Aufgabe: Schreiben Sie den nachstehenden Auszug über Siegfried Katz vollständig und wortgetreu ab.

Vorliegender Auszug:

↓

In England landete Katz in Internierungslagern, wurde nach Kanada verschifft. »Ich war ja Deutscher. Dass ich vor den Nazis geflohen war, interessierte keinen.« Katz war auf sich allein gestellt. Seine Familie war getötet worden, eine Rückkehr in die Heimat erschien nach dem Zweiten Weltkrieg zu schmerzhaft. Er baute sich unter dem Nachnamen Keats ein neues Leben auf. In London bildete er sich zum Ingenieur weiter, arbeitete in einer Uhrenwecker-Fabrik in Schottland und heiratete eine Musikstudentin aus Kanada.
Ein geplatzter Termin führte ihn nach Watzenborn zurück
Er gründete eine Familie, wurde Vater einer Tochter und dreier Söhne. 1954 zog die Familie nach Kanada. Anfang der 70er wagte er den Schritt in die Selbständigkeit, stellte Plastikprodukte her. Die Maschine kaufte er in Deutschland, eines Tages reiste er nach Frankfurt zu Verhandlungen. Doch ein Termin platzte. Er entschloss sich, Watzenborn-Steinberg nach all den Jahren wieder zu besuchen. Es ist kaum möglich, sich in seine Gefühlslage zu versetzen, geprägt von Unsicherheit, Schmerz und Erinnerungen an seine ermordete Familie. »Es war nicht einfach«, räumte er einmal ein. »Ich wusste nicht, was mich erwartete.«
Er besuchte alte Nachbarn. Und er schloss Freundschaften. Immer wieder besuchte er danach Watzenborn-Steinberg, traf sich mit früheren Schulkameraden. Freunde erinnern sich an Siegfried Katz: Von Bitterkeit sei keine Spur gewesen. Er sei ein herzlicher, »auch lustiger Mensch« gewesen, erzählt beispielsweise Reinhold Häuser, der Katz mehrfach traf. Die Todesanzeige habe ihn sehr bewegt. Am Neujahrstag starb Siegfried Katz im Alter von 96 Jahren an einer Krebserkrankung.

↑

Bereitgestelltes Material:
↓

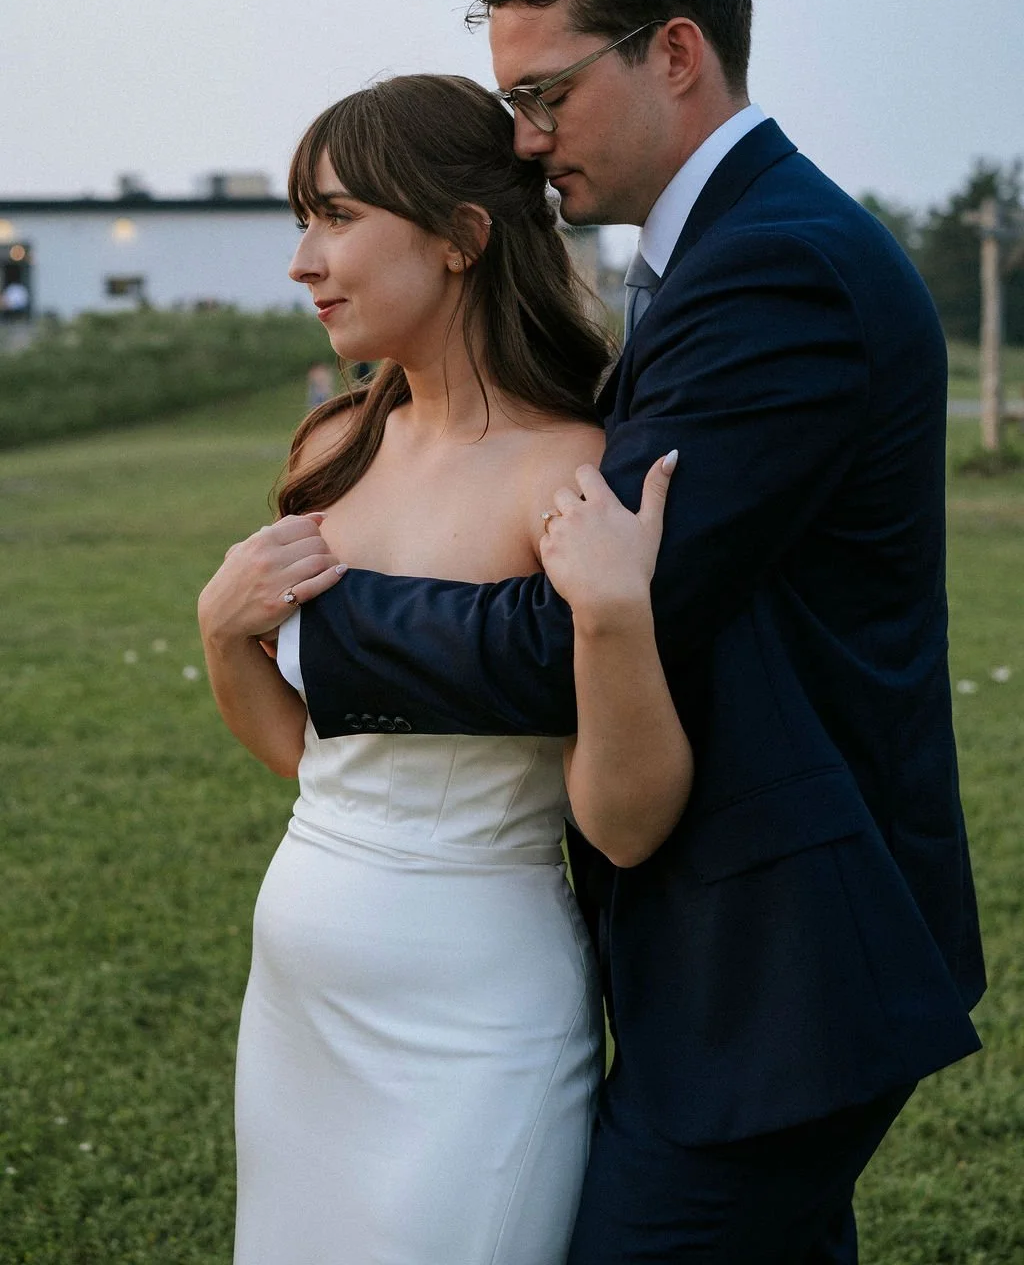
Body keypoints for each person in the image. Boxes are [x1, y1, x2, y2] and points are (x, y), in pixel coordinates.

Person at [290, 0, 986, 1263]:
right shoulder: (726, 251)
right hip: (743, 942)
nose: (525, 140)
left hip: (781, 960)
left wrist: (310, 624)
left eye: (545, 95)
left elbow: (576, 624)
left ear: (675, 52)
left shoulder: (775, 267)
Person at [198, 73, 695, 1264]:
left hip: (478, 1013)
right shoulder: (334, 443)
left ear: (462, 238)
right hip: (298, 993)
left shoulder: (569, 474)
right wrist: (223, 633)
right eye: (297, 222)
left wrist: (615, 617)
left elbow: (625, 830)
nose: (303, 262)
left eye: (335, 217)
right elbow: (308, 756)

↑
↓

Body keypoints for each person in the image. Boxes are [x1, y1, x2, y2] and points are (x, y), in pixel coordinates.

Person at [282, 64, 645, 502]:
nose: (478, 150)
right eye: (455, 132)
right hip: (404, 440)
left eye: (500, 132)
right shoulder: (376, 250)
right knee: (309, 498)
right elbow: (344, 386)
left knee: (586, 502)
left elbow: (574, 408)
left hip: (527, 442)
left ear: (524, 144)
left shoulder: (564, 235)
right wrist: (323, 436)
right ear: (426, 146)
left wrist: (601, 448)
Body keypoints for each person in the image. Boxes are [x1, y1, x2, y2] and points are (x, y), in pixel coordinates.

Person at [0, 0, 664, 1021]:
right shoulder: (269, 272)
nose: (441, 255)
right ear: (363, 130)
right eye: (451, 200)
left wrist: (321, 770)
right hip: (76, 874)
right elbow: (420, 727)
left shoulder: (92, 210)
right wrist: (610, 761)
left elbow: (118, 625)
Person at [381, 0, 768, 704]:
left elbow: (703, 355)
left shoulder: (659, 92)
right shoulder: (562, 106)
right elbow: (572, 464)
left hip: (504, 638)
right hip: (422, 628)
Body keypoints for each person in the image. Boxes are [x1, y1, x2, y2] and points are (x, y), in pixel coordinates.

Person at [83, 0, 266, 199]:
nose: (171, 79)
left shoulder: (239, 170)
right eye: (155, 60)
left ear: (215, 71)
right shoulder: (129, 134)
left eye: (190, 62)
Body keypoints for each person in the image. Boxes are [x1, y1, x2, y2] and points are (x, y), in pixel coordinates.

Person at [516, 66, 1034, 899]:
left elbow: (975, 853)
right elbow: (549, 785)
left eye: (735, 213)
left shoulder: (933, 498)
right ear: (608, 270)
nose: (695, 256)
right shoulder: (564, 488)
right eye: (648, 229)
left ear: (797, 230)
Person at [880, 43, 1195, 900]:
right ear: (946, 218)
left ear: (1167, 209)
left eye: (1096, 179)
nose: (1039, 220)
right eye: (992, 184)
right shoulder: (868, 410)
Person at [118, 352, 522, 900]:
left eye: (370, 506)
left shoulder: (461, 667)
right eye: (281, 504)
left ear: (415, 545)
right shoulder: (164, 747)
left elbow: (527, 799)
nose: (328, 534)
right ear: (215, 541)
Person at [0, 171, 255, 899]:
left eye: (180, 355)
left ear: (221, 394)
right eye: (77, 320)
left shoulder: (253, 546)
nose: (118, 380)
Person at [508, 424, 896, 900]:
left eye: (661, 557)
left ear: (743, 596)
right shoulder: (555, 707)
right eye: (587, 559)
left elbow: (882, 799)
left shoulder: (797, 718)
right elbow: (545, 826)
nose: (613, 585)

↑
↓

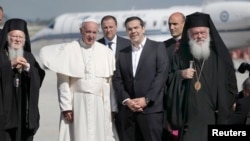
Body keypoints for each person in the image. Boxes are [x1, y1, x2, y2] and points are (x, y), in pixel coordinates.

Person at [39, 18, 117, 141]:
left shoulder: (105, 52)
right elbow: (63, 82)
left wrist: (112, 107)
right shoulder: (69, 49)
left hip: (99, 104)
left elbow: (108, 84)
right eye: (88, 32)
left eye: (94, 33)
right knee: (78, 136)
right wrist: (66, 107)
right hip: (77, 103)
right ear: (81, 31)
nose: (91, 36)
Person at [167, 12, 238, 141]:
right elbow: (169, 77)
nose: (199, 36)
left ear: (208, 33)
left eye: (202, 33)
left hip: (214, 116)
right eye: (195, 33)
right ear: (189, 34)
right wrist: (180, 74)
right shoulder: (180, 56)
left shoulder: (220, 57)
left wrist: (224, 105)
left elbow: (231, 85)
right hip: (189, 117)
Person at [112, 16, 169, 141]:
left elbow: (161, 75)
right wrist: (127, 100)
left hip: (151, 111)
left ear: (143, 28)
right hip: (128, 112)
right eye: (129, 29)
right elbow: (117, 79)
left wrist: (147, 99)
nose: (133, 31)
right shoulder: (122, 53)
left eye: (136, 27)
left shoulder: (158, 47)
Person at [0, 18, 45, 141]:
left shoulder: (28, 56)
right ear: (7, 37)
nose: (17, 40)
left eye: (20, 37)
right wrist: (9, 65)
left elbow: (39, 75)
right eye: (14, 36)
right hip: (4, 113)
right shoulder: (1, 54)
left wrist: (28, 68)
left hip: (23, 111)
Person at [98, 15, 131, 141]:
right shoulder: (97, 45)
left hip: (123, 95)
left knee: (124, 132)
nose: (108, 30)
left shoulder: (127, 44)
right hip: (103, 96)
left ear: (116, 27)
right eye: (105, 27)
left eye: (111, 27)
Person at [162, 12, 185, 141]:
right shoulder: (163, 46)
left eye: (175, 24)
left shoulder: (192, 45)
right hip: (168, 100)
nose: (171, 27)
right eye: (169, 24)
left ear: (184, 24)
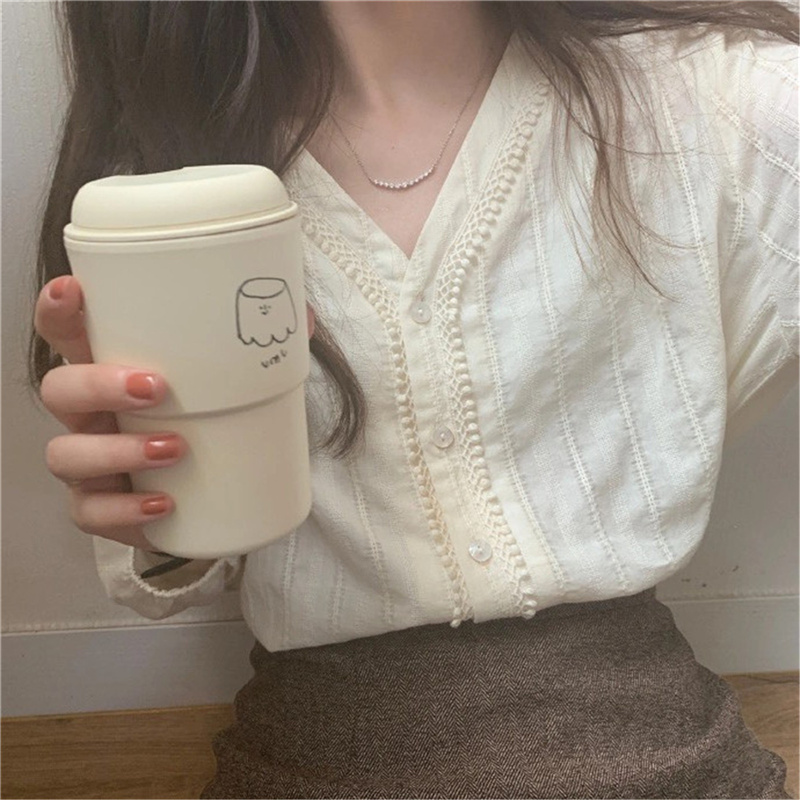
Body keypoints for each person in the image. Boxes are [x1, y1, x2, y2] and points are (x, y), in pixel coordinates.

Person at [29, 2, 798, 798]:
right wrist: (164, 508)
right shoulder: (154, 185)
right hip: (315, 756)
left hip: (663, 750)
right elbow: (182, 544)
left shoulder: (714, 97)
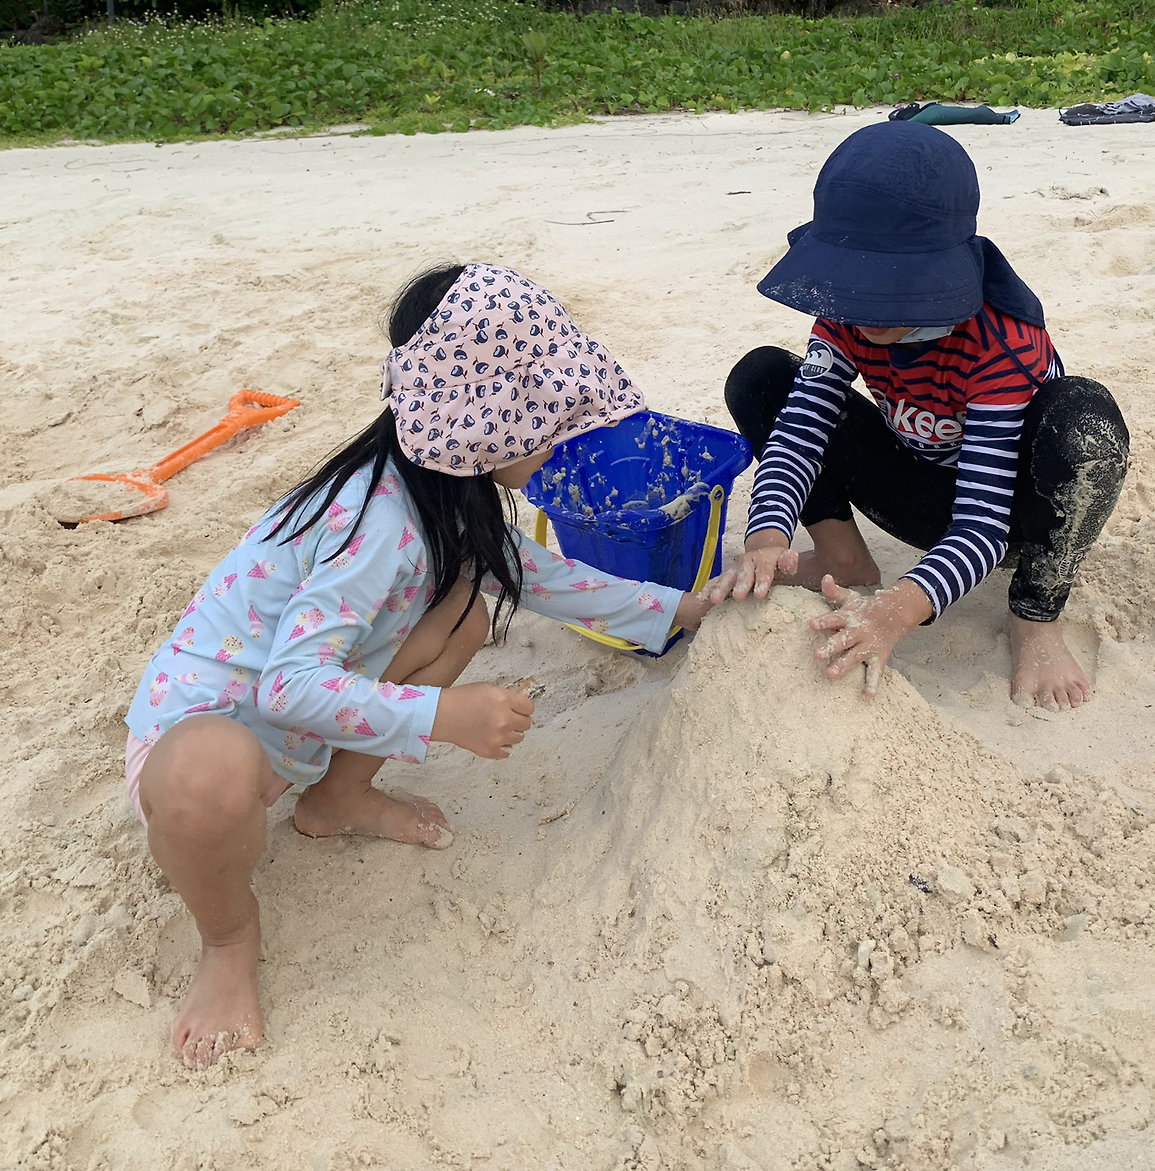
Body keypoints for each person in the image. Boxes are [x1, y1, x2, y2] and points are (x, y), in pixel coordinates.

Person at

↑

Lösung:
In England landete Katz in Internierungslagern, wurde nach Kanada verschifft. »Ich war ja Deutscher. Dass ich vor den Nazis geflohen war, interessierte keinen.« Katz war auf sich allein gestellt. Seine Familie war getötet worden, eine Rückkehr in die Heimat erschien nach dem Zweiten Weltkrieg zu schmerzhaft. Er baute sich unter dem Nachnamen Keats ein neues Leben auf. In London bildete er sich zum Ingenieur weiter, arbeitete in einer Uhrenwecker-Fabrik in Schottland und heiratete eine Musikstudentin aus Kanada.
Ein geplatzter Termin führte ihn nach Watzenborn zurück
Er gründete eine Familie, wurde Vater einer Tochter und dreier Söhne. 1954 zog die Familie nach Kanada. Anfang der 70er wagte er den Schritt in die Selbständigkeit, stellte Plastikprodukte her. Die Maschine kaufte er in Deutschland, eines Tages reiste er nach Frankfurt zu Verhandlungen. Doch ein Termin platzte. Er entschloss sich, Watzenborn-Steinberg nach all den Jahren wieder zu besuchen. Es ist kaum möglich, sich in seine Gefühlslage zu versetzen, geprägt von Unsicherheit, Schmerz und Erinnerungen an seine ermordete Familie. »Es war nicht einfach«, räumte er einmal ein. »Ich wusste nicht, was mich erwartete.«
Er besuchte alte Nachbarn. Und er schloss Freundschaften. Immer wieder besuchte er danach Watzenborn-Steinberg, traf sich mit früheren Schulkameraden. Freunde erinnern sich an Siegfried Katz: Von Bitterkeit sei keine Spur gewesen. Er sei ein herzlicher, »auch lustiger Mensch« gewesen, erzählt beispielsweise Reinhold Häuser, der Katz mehrfach traf. Die Todesanzeige habe ihn sehr bewegt. Am Neujahrstag starb Siegfried Katz im Alter von 96 Jahren an einer Krebserkrankung.